Hund an Zaunpfahl genagelt und zu Tode gefoltert

Der Hund wurde grausam gefoltert, bis er schließlich starb.
Der Hund wurde grausam gefoltert, bis er schließlich starb.

Bascov (Rumänien) - Im rumänischen Bascov wurde ein Hund an einen Zaunpfahl genagelt und außerdem mit Stacheldraht um den Hals daran "befestigt". Ein Fußgänger entdeckte den grausam zugerichteten Leichnam des Tieres und schaltete die Polizei ein.

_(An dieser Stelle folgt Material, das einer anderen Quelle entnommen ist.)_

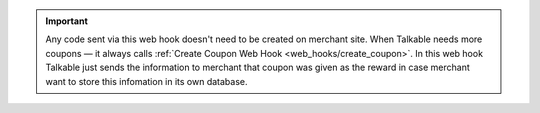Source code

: .. raw:: html

   <h2>Coupon codes as a reward</h2>

.. important::

   Any code sent via this web hook doesn't need to be created on merchant site.
   When Talkable needs more coupons — it always calls
   :ref:`Create Coupon Web Hook <web_hooks/create_coupon>`.
   In this web hook Talkable just sends the information to merchant that coupon
   was given as the reward in case merchant want to store this infomation in
   its own database.
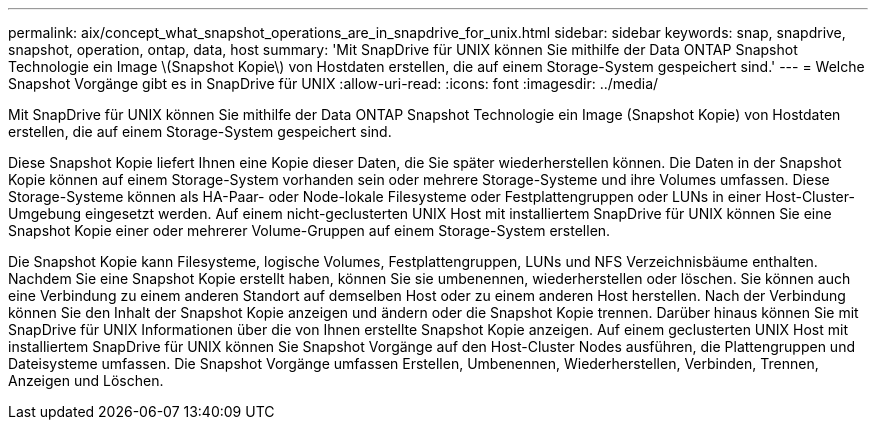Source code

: ---
permalink: aix/concept_what_snapshot_operations_are_in_snapdrive_for_unix.html 
sidebar: sidebar 
keywords: snap, snapdrive, snapshot, operation, ontap, data, host 
summary: 'Mit SnapDrive für UNIX können Sie mithilfe der Data ONTAP Snapshot Technologie ein Image \(Snapshot Kopie\) von Hostdaten erstellen, die auf einem Storage-System gespeichert sind.' 
---
= Welche Snapshot Vorgänge gibt es in SnapDrive für UNIX
:allow-uri-read: 
:icons: font
:imagesdir: ../media/


[role="lead"]
Mit SnapDrive für UNIX können Sie mithilfe der Data ONTAP Snapshot Technologie ein Image (Snapshot Kopie) von Hostdaten erstellen, die auf einem Storage-System gespeichert sind.

Diese Snapshot Kopie liefert Ihnen eine Kopie dieser Daten, die Sie später wiederherstellen können. Die Daten in der Snapshot Kopie können auf einem Storage-System vorhanden sein oder mehrere Storage-Systeme und ihre Volumes umfassen. Diese Storage-Systeme können als HA-Paar- oder Node-lokale Filesysteme oder Festplattengruppen oder LUNs in einer Host-Cluster-Umgebung eingesetzt werden. Auf einem nicht-geclusterten UNIX Host mit installiertem SnapDrive für UNIX können Sie eine Snapshot Kopie einer oder mehrerer Volume-Gruppen auf einem Storage-System erstellen.

Die Snapshot Kopie kann Filesysteme, logische Volumes, Festplattengruppen, LUNs und NFS Verzeichnisbäume enthalten. Nachdem Sie eine Snapshot Kopie erstellt haben, können Sie sie umbenennen, wiederherstellen oder löschen. Sie können auch eine Verbindung zu einem anderen Standort auf demselben Host oder zu einem anderen Host herstellen. Nach der Verbindung können Sie den Inhalt der Snapshot Kopie anzeigen und ändern oder die Snapshot Kopie trennen. Darüber hinaus können Sie mit SnapDrive für UNIX Informationen über die von Ihnen erstellte Snapshot Kopie anzeigen. Auf einem geclusterten UNIX Host mit installiertem SnapDrive für UNIX können Sie Snapshot Vorgänge auf den Host-Cluster Nodes ausführen, die Plattengruppen und Dateisysteme umfassen. Die Snapshot Vorgänge umfassen Erstellen, Umbenennen, Wiederherstellen, Verbinden, Trennen, Anzeigen und Löschen.
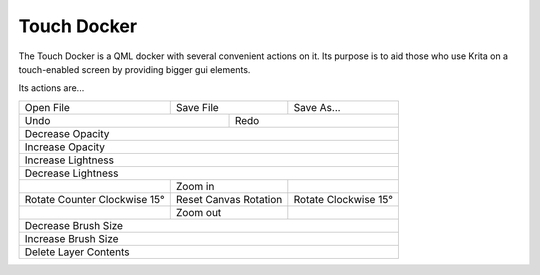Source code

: .. meta::
   :description:
        Overview of the touch docker.

.. metadata-placeholder

   :authors: - Wolthera van Hövell tot Westerflier <griffinvalley@gmail.com>
   :license: GNU free documentation license 1.3 or later.

.. index:: Touch, Finger, Tablet UI
.. _touch_docker:

============
Touch Docker
============

The Touch Docker is a QML docker with several convenient actions on it. Its purpose is to aid those who use Krita on a touch-enabled screen by providing bigger gui elements.

Its actions are... 

+------------------------------+-----------------------+----------------------+
|         Open File            |       Save File       |        Save As...    |
+------------------------------+-----------+-----------+----------------------+
|                 Undo                     |               Redo               |
+------------------------------------------+----------------------------------+
|                                  Decrease Opacity                           |
+-----------------------------------------------------------------------------+
|                                  Increase Opacity                           |
+-----------------------------------------------------------------------------+
|                                 Increase Lightness                          |
+-----------------------------------------------------------------------------+
|                                 Decrease Lightness                          |
+------------------------------+-----------------------+----------------------+
|                              |        Zoom in        |                      |
+------------------------------+-----------------------+----------------------+
| Rotate Counter Clockwise 15° | Reset Canvas Rotation | Rotate Clockwise 15° |
+------------------------------+-----------------------+----------------------+
|                              |        Zoom out       |                      |
+------------------------------+-----------------------+----------------------+
|                                 Decrease Brush Size                         |
+-----------------------------------------------------------------------------+
|                                 Increase Brush Size                         |
+-----------------------------------------------------------------------------+
|                                Delete Layer Contents                        |
+-----------------------------------------------------------------------------+
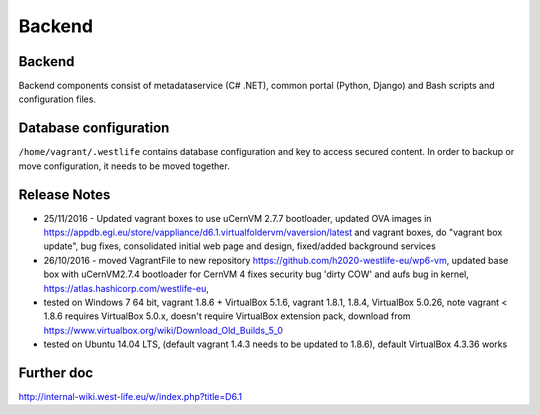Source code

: Backend
=======

Backend
-------

Backend components consist of metadataservice (C# .NET), common portal
(Python, Django) and Bash scripts and configuration files.

Database configuration
----------------------

``/home/vagrant/.westlife`` contains database configuration and key to
access secured content. In order to backup or move configuration, it
needs to be moved together.

Release Notes
-------------

-  25/11/2016 - Updated vagrant boxes to use uCernVM 2.7.7 bootloader,
   updated OVA images in
   https://appdb.egi.eu/store/vappliance/d6.1.virtualfoldervm/vaversion/latest
   and vagrant boxes, do "vagrant box update", bug fixes, consolidated
   initial web page and design, fixed/added background services
-  26/10/2016 - moved VagrantFile to new repository
   https://github.com/h2020-westlife-eu/wp6-vm, updated base box with
   uCernVM2.7.4 bootloader for CernVM 4 fixes security bug 'dirty COW'
   and aufs bug in kernel, https://atlas.hashicorp.com/westlife-eu,
-  tested on Windows 7 64 bit, vagrant 1.8.6 + VirtualBox 5.1.6, vagrant
   1.8.1, 1.8.4, VirtualBox 5.0.26, note vagrant < 1.8.6 requires
   VirtualBox 5.0.x, doesn't require VirtualBox extension pack, download
   from https://www.virtualbox.org/wiki/Download_Old_Builds_5_0
-  tested on Ubuntu 14.04 LTS, (default vagrant 1.4.3 needs to be
   updated to 1.8.6), default VirtualBox 4.3.36 works

Further doc
-----------

http://internal-wiki.west-life.eu/w/index.php?title=D6.1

Ein Verbandssprecher sagte: "Ein Hund wurde am Nacken mit einem Draht am Zaunpfosten festgenagelt, und sein Kopf, Augen, Nase und Maul waren voller Blut. Blut war auch auf der hölzernen Säule, einem Rohr und einer Eisenstange, die wir nebenan gefunden haben."

Die Staatsanwaltschaft wurde eingeschaltet und forderte die Polizei auf, zu überprüfen, ob der Hund einen Mikrochip trägt, anhand dessen der Besitzer ausfindig gemacht werden kann. Doch vermutlich handelt es sich bei dem Tier um einen Streuner.

Und somit wird es schwer den Täter ausfindig zu machen. Dennoch macht die Staatsanwaltschaft der Polizei Druck, alles in ihrer Macht stehende zu tun, um den Fall zu lösen, berichtet "Metro".

Sollte der Täter geschnappt werden, dann droht ihm maximal ein Jahr Gefängnis. Derzeit wird in Rumänien an einem Programm namens Eduxanima gearbeitet, das darauf abzielt Menschen darauf aufmerksam zu machen, wie wertvoll das Leben von Tieren ist.

Solche Grausamkeiten will man in dem Land in Zukunft nie wieder sehen.